┌──

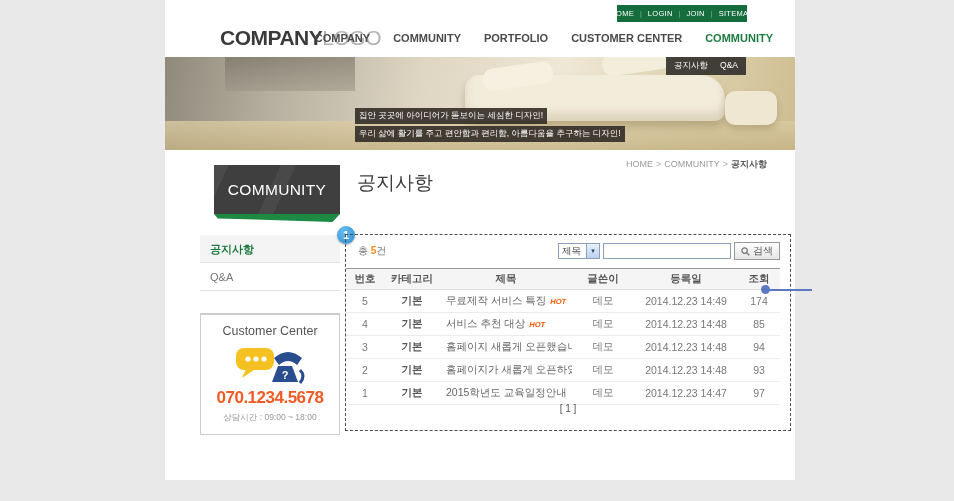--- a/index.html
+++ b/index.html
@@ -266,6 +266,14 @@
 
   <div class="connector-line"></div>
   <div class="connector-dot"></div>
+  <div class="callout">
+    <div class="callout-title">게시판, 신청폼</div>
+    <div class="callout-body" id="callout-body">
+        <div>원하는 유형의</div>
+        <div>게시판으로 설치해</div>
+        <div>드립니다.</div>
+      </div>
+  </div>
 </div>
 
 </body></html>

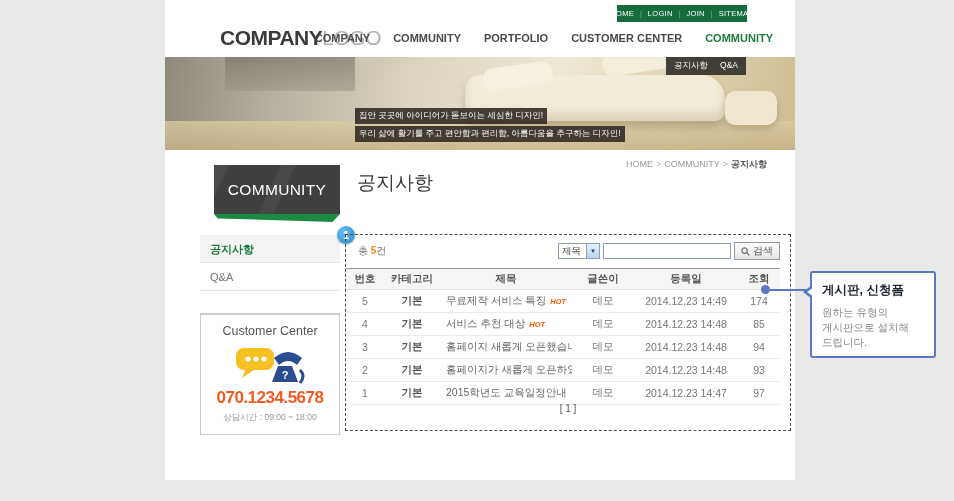--- a/index.html
+++ b/index.html
@@ -253,7 +253,7 @@
      <div class="title">2015학년도 교육일정안내</div>
      <div>데모</div>
      <div>2014.12.23 14:47</div>
-     <div>97</div>
+     <div>61</div>
    </div>
             </div>
         </div>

└──

**Exercise instructions:** The answer is a faithful copy of the records above, with the pictures removed.

**Output below:**
--- a/index.html
+++ b/index.html
@@ -266,6 +266,14 @@
 
   <div class="connector-line"></div>
   <div class="connector-dot"></div>
+  <div class="callout">
+    <div class="callout-title">게시판, 신청폼</div>
+    <div class="callout-body" id="callout-body">
+        <div>원하는 유형의</div>
+        <div>게시판으로 설치해</div>
+        <div>드립니다.</div>
+      </div>
+  </div>
 </div>
 
 </body></html>

--- a/index.html
+++ b/index.html
@@ -253,7 +253,7 @@
      <div class="title">2015학년도 교육일정안내</div>
      <div>데모</div>
      <div>2014.12.23 14:47</div>
-     <div>97</div>
+     <div>61</div>
    </div>
             </div>
         </div>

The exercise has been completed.